* Fragment tekstu:

----------------

I nie uważam, że para mieszana ma jakąś przewagę nad homoseksualną.. No bo niby z czego ta przewaga ma wynikać???
Osobiście uważam, że co niekótrym parom mieszanym, (tzw normalnym małżeństwom, w których to matula zapier..la w domu i w kuchni od rana do nocy, tatulo wraca wieczorem do domu, z pracy, albo ze spotkania z kolegami, nierzadko nawalony, "ustawia" całą chałupę, nakłania matulę do spełnienia swojego małżeńskiego obowiązku i zwala się do łóżka, w brudnych gaciach, aby zasnąć snem spokojnym) powinno się zabronić płodzenia dzieci.. Bo to że jest "normalnie"- tzn jest ojciec (ON) i matka(ONA), to jeszcze nie znaczy, że będzie w domu dobrze i że dzieci będą miały dobre wzorce...
No właśnie Aguś, trafiłaś w sedno...paradoksem nie sa adopcje przez pary homoseksualne, paradoksem jest to, że żeby kierować furmanką trzeba mieć przynajmniej kartę rowerową,a żeby wychowawyć dziecko nie potrzeba nic, poza możliwością rozmnożenia się. Można być nawet skończonym ochlapusem,albo idiotą....
buu..I dzieci tych idiotów mi żal.. Nad tymi dziećmi trzeba roztoczyć parasol bezpieczeństwa.. Bo to one potrzebują miłości i wzorców..
Bardzo madre rozumowanie!!!!
Dziękuję Tineczko.. :))
Chociaż w sumie.. nie napisałam nic nadzwyczajnego.. Ot po prostu, proste rozumowanie, prostej księgowej... :))
Kochana, ja bym sobie zyczyla takiego prostego rozumowania u wszystkich ludzi na naszej planecie:) Ty masz serce i myslisz sercem i chwala Tobie za to!!!!
Użytkownik tineczka napisał w wiadomości:
> Kochana, ja bym sobie zyczyla takiego prostego rozumowania u wszystkich ludzi
> na naszej planecie:) Ty masz serce i myslisz sercem i chwala Tobie za to!!!!
Niech Twoje pobożne życzenia pozostaną tylko w Europie....planetę raczej zostaw w spokoju. Nie wyobrażam sobie aby Eskimos czy Aborygen mieli podobne do Twoich przekonania i pragnienia "prostego rozumowania"
Bahus
PS. Wiesz....a ja mimo wszystko preferuję myślenie mózgiem...niech serce zajmuje się tym do czego zostało stworzone.
Bahus daj już spokój:)) po Twoich postach chodzę spać z bolącą szczęką ze śmiechu
A ja obawiałabym się jednego. Dzieci są złośliwe, co usłyszą w domu wynoszą na zewnątrz, na podwórko, do przedszkola, szkoły. Dziecko mające dwóch ojców, mogłoby być obdarzane w domu ogromną miłością, a niszczone i odtrącone poza domem, przez swoich rówieśników. A przeciez takie odtrącenie okrutnie boli i wypacza. Z tego względu byłabym na nie. Tolerancji nie ma, nie szanujemy inności. Nie ma co się oszukiwać..
...a dlaczego bedzie oddtracone od rowiesnikow?
Dzieci sa bardzo ciekawe, zadaja tysiace pytan i tylko od nas doroslych zalezy jakia odpowiedz mu damy, tak tez dziecko bedzie reagowalo na innych.
Zamykam wątek, bo jest zdecydowanie za długi.

----------------

[Obrazy z ramkami ograniczającymi]

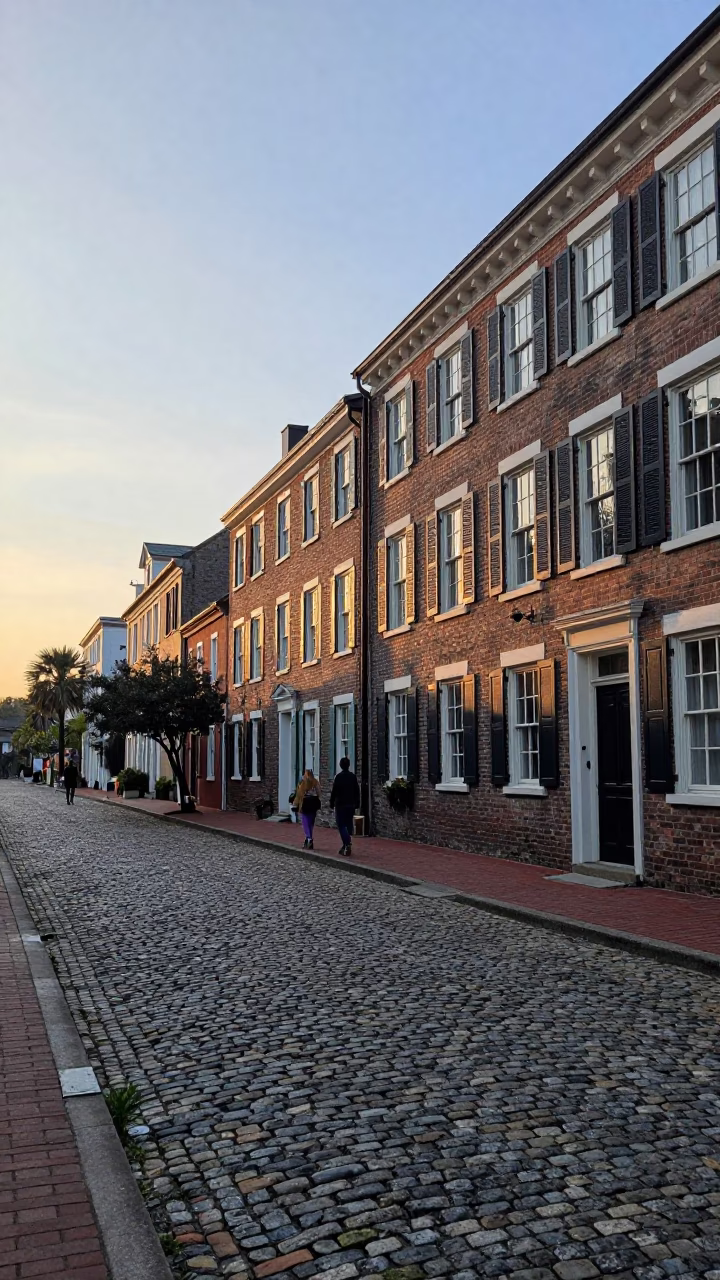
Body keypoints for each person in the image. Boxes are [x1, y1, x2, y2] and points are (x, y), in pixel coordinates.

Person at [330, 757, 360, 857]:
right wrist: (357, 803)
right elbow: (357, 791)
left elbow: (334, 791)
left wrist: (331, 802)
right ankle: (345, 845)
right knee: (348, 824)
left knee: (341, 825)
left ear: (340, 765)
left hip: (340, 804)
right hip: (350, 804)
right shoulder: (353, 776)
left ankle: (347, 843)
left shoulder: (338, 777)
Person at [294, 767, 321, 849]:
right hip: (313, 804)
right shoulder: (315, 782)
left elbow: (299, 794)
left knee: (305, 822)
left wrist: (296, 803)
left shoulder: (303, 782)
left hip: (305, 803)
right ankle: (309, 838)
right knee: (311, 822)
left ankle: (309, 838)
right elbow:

----------------

* Treść polecenia:
Przepisz z tekstu o adopcji dzieci przez pary homoseksualne wszystko od „Niech Twoje pobożne” aż do „czego zostało stworzone.”, zamieniając „Eskimos” na „Indianin”.

* Pole odpowiedzi:
Niech Twoje pobożne życzenia pozostaną tylko w Europie....planetę raczej zostaw w spokoju. Nie wyobrażam sobie aby Indianin czy Aborygen mieli podobne do Twoich przekonania i pragnienia "prostego rozumowania"
Bahus
PS. Wiesz....a ja mimo wszystko preferuję myślenie mózgiem...niech serce zajmuje się tym do czego zostało stworzone.